After the services we attended on Sunday, Church of Scotland will seem comfortable and familiar, though sometimes I think we maybe miss out on the added spiritual depths these different forms of worship can have. The way I see it, if that works for an individual - if they find God in that worship - then it's doing what it is there for. If God is the focus and is felt, does it matter how we get there?

Sunday, 13 February 2011

Bible in a year - been there, done that.

Back in August 2009, I bought myself a chronological bible. Over the course of 2010, I religiously (pardon the pun) read it. I did enjoy it, as I can now say I have read the entire bible. So far, so good.

Some things I found a little annoying about this method of bible study was its sheer nature. Lump all evens which happened at the same time together and is can become a bit of a repetitive dialogue. I suppose it did make it a little interesting to note how similar different books of the bible were in terms of their narrative. Generally, I enjoyed putting the events and stories into context and the achievement of reading the whole bible.

So, at the start of the new year, it seemed the most obvious thing I could do was to start at the beginning again. I've managed 1 month. I realised just how much I'd remembered (I tend to be like that with my reading - have to wait years to re-read books I enjoyed). I also realised I wasn't getting any depth to my study. I was just reading it. I wasn't getting background on events or a deeper understanding of how the people and places relate to me. Shocking as it sounds, after a month of re-reading the chronological bible, I became a bit bored with merely reading the bible.

Now, I wonder how to approach my personal bible study. I have bought Tom Wright's Matthew for everyone, so I could work through Matthew. I could use Tom Wright's "For everyone" series for the whole of the New Testament, I suppose, but what about the old testament? What do you do? I'm interested to learn others experiences and things they find helpful and useful for their own bible study.

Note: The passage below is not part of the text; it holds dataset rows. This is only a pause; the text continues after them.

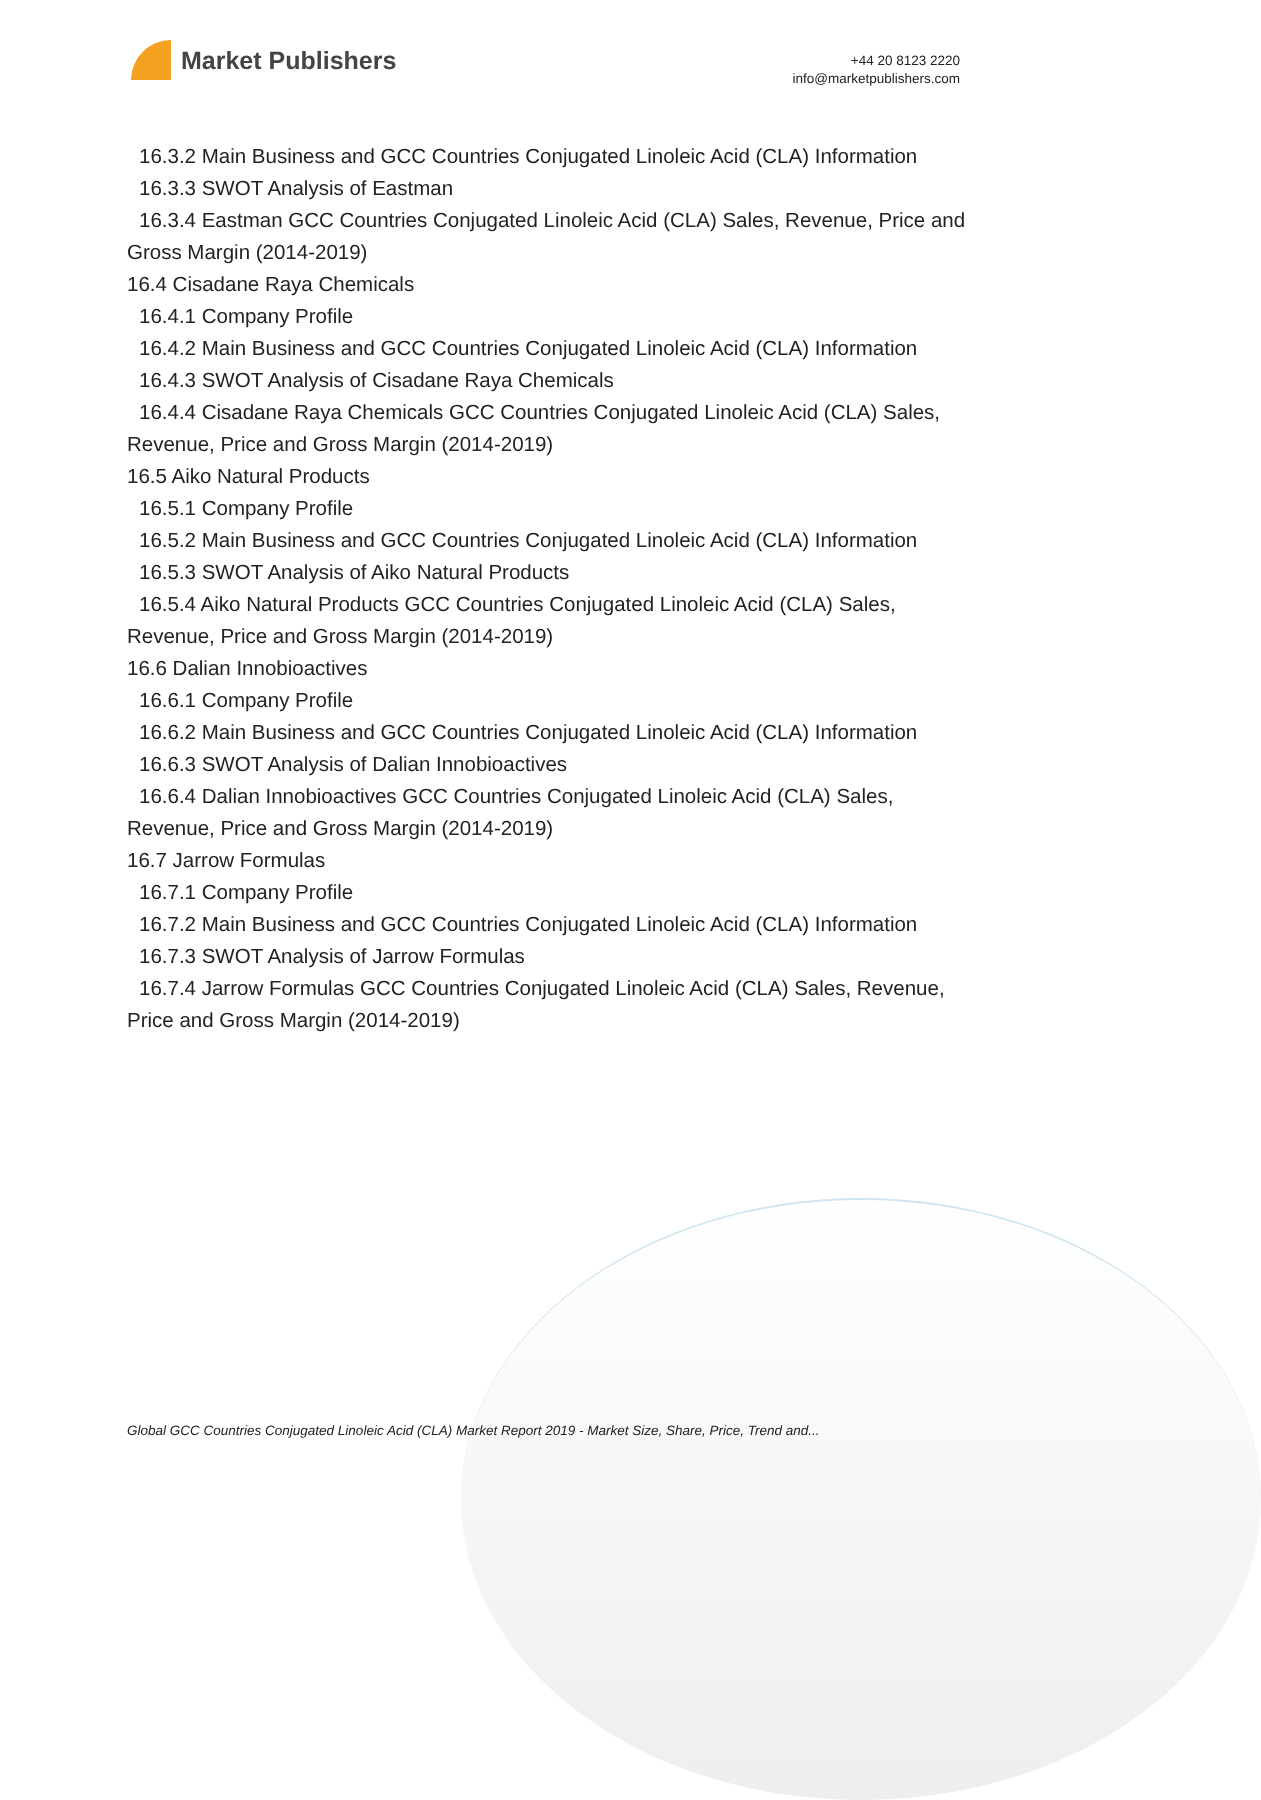Market Publishers
+44 20 8123 2220
info@marketpublishers.com
16.3.2 Main Business and GCC Countries Conjugated Linoleic Acid (CLA) Information
16.3.3 SWOT Analysis of Eastman
16.3.4 Eastman GCC Countries Conjugated Linoleic Acid (CLA) Sales, Revenue, Price and Gross Margin (2014-2019)
16.4 Cisadane Raya Chemicals
16.4.1 Company Profile
16.4.2 Main Business and GCC Countries Conjugated Linoleic Acid (CLA) Information
16.4.3 SWOT Analysis of Cisadane Raya Chemicals
16.4.4 Cisadane Raya Chemicals GCC Countries Conjugated Linoleic Acid (CLA) Sales, Revenue, Price and Gross Margin (2014-2019)
16.5 Aiko Natural Products
16.5.1 Company Profile
16.5.2 Main Business and GCC Countries Conjugated Linoleic Acid (CLA) Information
16.5.3 SWOT Analysis of Aiko Natural Products
16.5.4 Aiko Natural Products GCC Countries Conjugated Linoleic Acid (CLA) Sales, Revenue, Price and Gross Margin (2014-2019)
16.6 Dalian Innobioactives
16.6.1 Company Profile
16.6.2 Main Business and GCC Countries Conjugated Linoleic Acid (CLA) Information
16.6.3 SWOT Analysis of Dalian Innobioactives
16.6.4 Dalian Innobioactives GCC Countries Conjugated Linoleic Acid (CLA) Sales, Revenue, Price and Gross Margin (2014-2019)
16.7 Jarrow Formulas
16.7.1 Company Profile
16.7.2 Main Business and GCC Countries Conjugated Linoleic Acid (CLA) Information
16.7.3 SWOT Analysis of Jarrow Formulas
16.7.4 Jarrow Formulas GCC Countries Conjugated Linoleic Acid (CLA) Sales, Revenue, Price and Gross Margin (2014-2019)
Global GCC Countries Conjugated Linoleic Acid (CLA) Market Report 2019 - Market Size, Share, Price, Trend and...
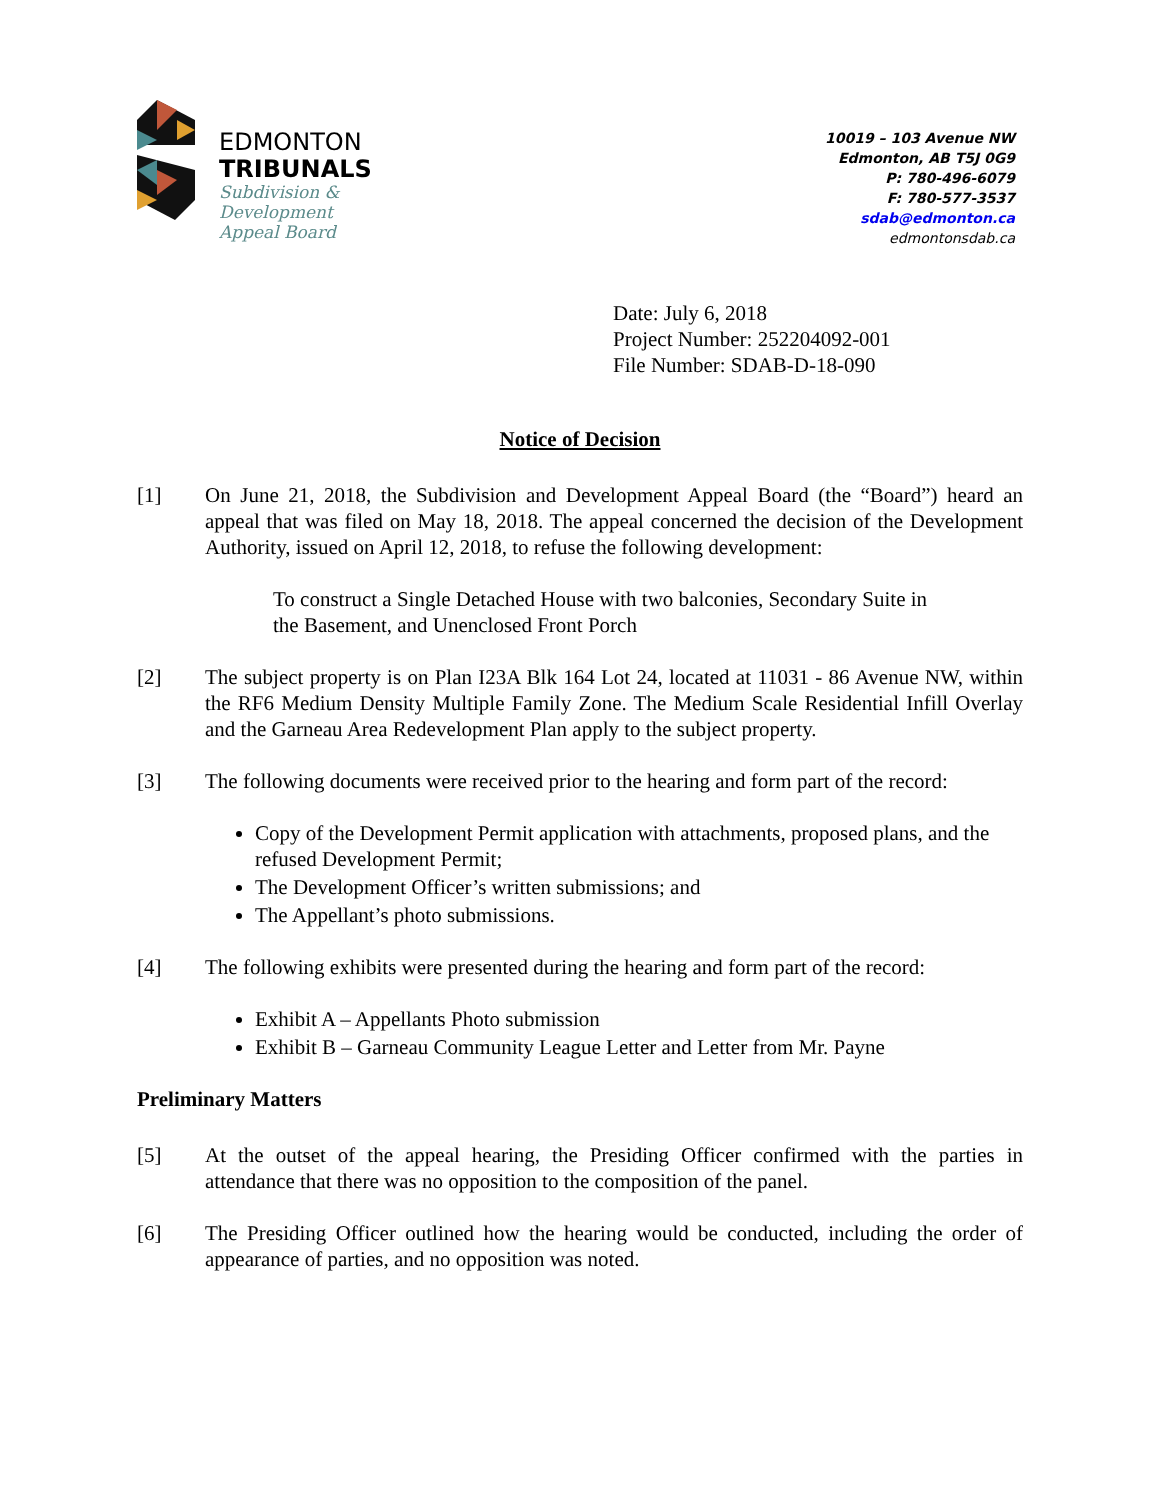EDMONTON
TRIBUNALS
Subdivision &
Development
Appeal Board
10019 – 103 Avenue NW
Edmonton, AB T5J 0G9
P: 780-496-6079
F: 780-577-3537
sdab@edmonton.ca
edmontonsdab.ca
Date: July 6, 2018
Project Number: 252204092-001
File Number: SDAB-D-18-090
Notice of Decision
[1] On June 21, 2018, the Subdivision and Development Appeal Board (the “Board”) heard an appeal that was filed on May 18, 2018. The appeal concerned the decision of the Development Authority, issued on April 12, 2018, to refuse the following development:
To construct a Single Detached House with two balconies, Secondary Suite in the Basement, and Unenclosed Front Porch
[2] The subject property is on Plan I23A Blk 164 Lot 24, located at 11031 - 86 Avenue NW, within the RF6 Medium Density Multiple Family Zone. The Medium Scale Residential Infill Overlay and the Garneau Area Redevelopment Plan apply to the subject property.
[3] The following documents were received prior to the hearing and form part of the record:
Copy of the Development Permit application with attachments, proposed plans, and the refused Development Permit;
The Development Officer’s written submissions; and
The Appellant’s photo submissions.
[4] The following exhibits were presented during the hearing and form part of the record:
Exhibit A – Appellants Photo submission
Exhibit B – Garneau Community League Letter and Letter from Mr. Payne
Preliminary Matters
[5] At the outset of the appeal hearing, the Presiding Officer confirmed with the parties in attendance that there was no opposition to the composition of the panel.
[6] The Presiding Officer outlined how the hearing would be conducted, including the order of appearance of parties, and no opposition was noted.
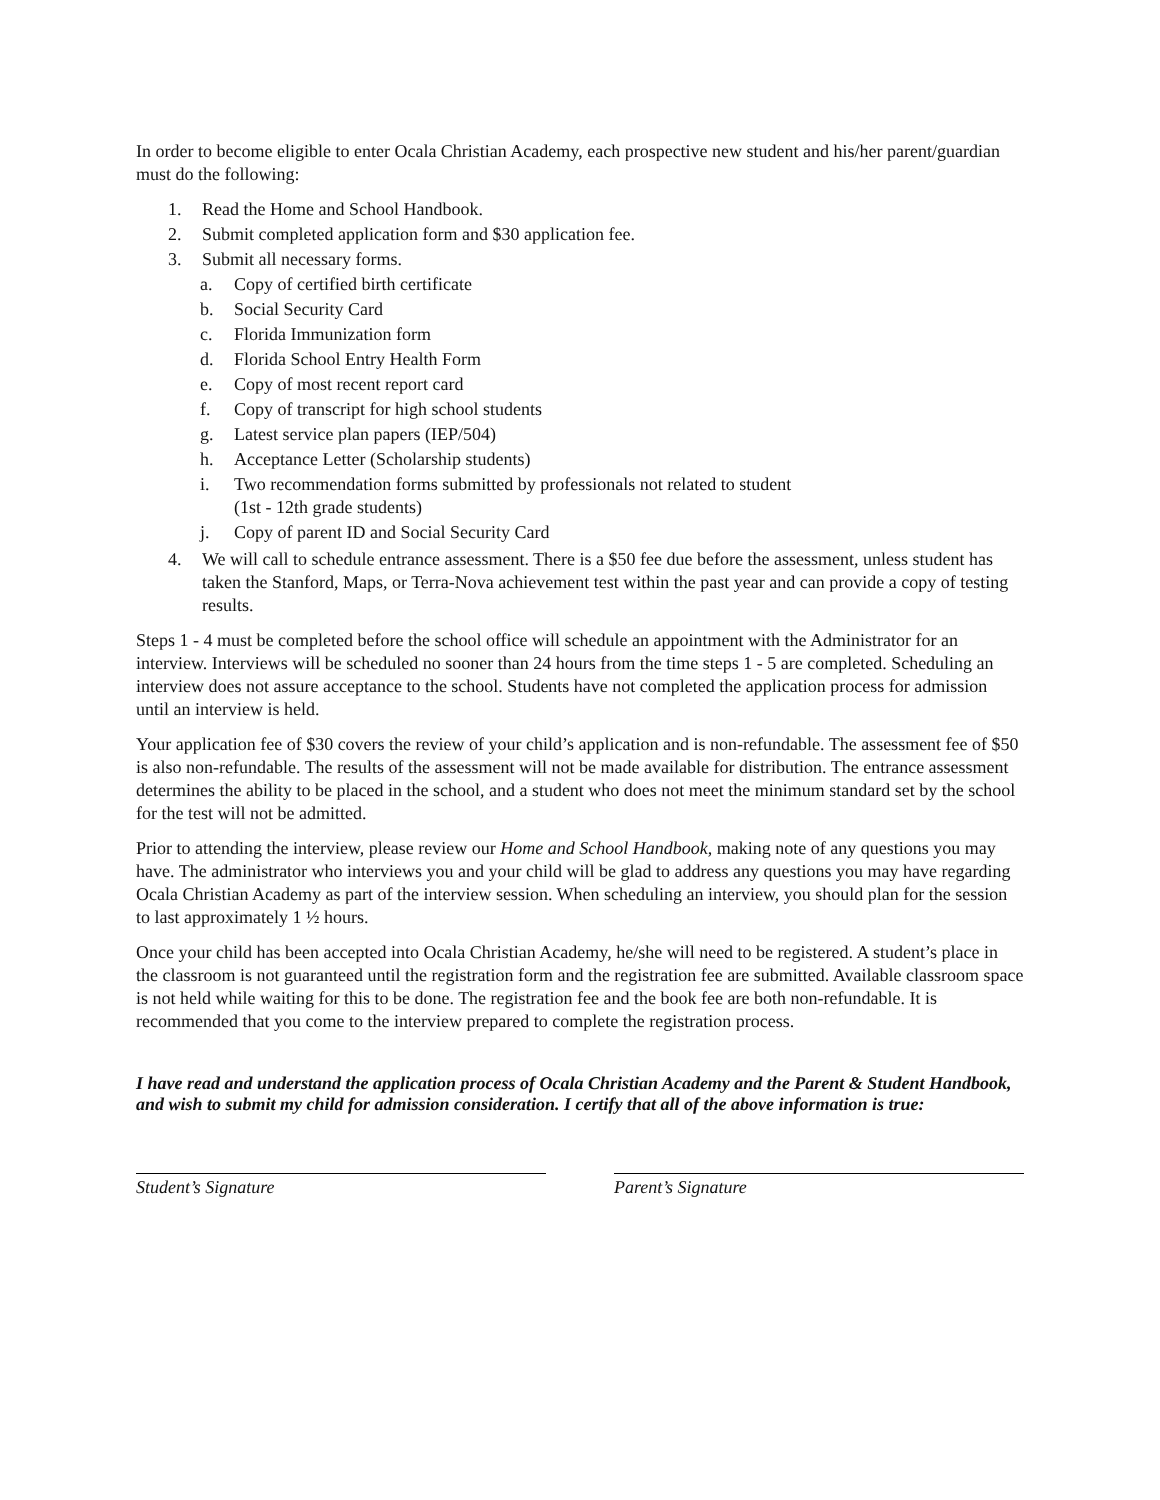In order to become eligible to enter Ocala Christian Academy, each prospective new student and his/her parent/guardian must do the following:
1. Read the Home and School Handbook.
2. Submit completed application form and $30 application fee.
3. Submit all necessary forms.
a. Copy of certified birth certificate
b. Social Security Card
c. Florida Immunization form
d. Florida School Entry Health Form
e. Copy of most recent report card
f. Copy of transcript for high school students
g. Latest service plan papers (IEP/504)
h. Acceptance Letter (Scholarship students)
i. Two recommendation forms submitted by professionals not related to student
(1st - 12th grade students)
j. Copy of parent ID and Social Security Card
4. We will call to schedule entrance assessment. There is a $50 fee due before the assessment, unless student has taken the Stanford, Maps, or Terra-Nova achievement test within the past year and can provide a copy of testing results.
Steps 1 - 4 must be completed before the school office will schedule an appointment with the Administrator for an interview. Interviews will be scheduled no sooner than 24 hours from the time steps 1 - 5 are completed. Scheduling an interview does not assure acceptance to the school. Students have not completed the application process for admission until an interview is held.
Your application fee of $30 covers the review of your child’s application and is non-refundable. The assessment fee of $50 is also non-refundable. The results of the assessment will not be made available for distribution. The entrance assessment determines the ability to be placed in the school, and a student who does not meet the minimum standard set by the school for the test will not be admitted.
Prior to attending the interview, please review our Home and School Handbook, making note of any questions you may have. The administrator who interviews you and your child will be glad to address any questions you may have regarding Ocala Christian Academy as part of the interview session. When scheduling an interview, you should plan for the session to last approximately 1 ½ hours.
Once your child has been accepted into Ocala Christian Academy, he/she will need to be registered. A student’s place in the classroom is not guaranteed until the registration form and the registration fee are submitted. Available classroom space is not held while waiting for this to be done. The registration fee and the book fee are both non-refundable. It is recommended that you come to the interview prepared to complete the registration process.
I have read and understand the application process of Ocala Christian Academy and the Parent & Student Handbook, and wish to submit my child for admission consideration. I certify that all of the above information is true:
Student’s Signature Parent’s Signature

Saturday, 12 February 2011

Tired

It's not long until my last day at work. I have, quite deliberately, kept back a large chunk of leave so I don't have to work until the wire on 31 March.

Everyday, though, I am finding it harder and harder to be someone I am not. I am a people person who cares deeply about those around me - even those who don't like me. It's hard trying to get the work done well, so my colleagues don't have to fix my mistakes. It's also so those who dislike me don't get ammunition to shot me with even once I have left.

Just before I leave, I am going to "out" myself as a trainee minister. There are some who will not be up nor down about it. There are some who will be very positive about it (and perhaps may have already put two and two together). There are some, though, who will think it's the most preposterous thing they've heard. If they read the notice with a mouthful of coffee, I think their PC screen may wear it.

For me, it will be a release. I am looking forward to being able to tell people who I am. To be who I am. Called and loved by God, just as they are if they would only let him in. Maybe even those who I think would be negative about this remember things I have done - when I have spoken to the outcast from the group, for example - and realise I was doing those things to show God's love to those others reject.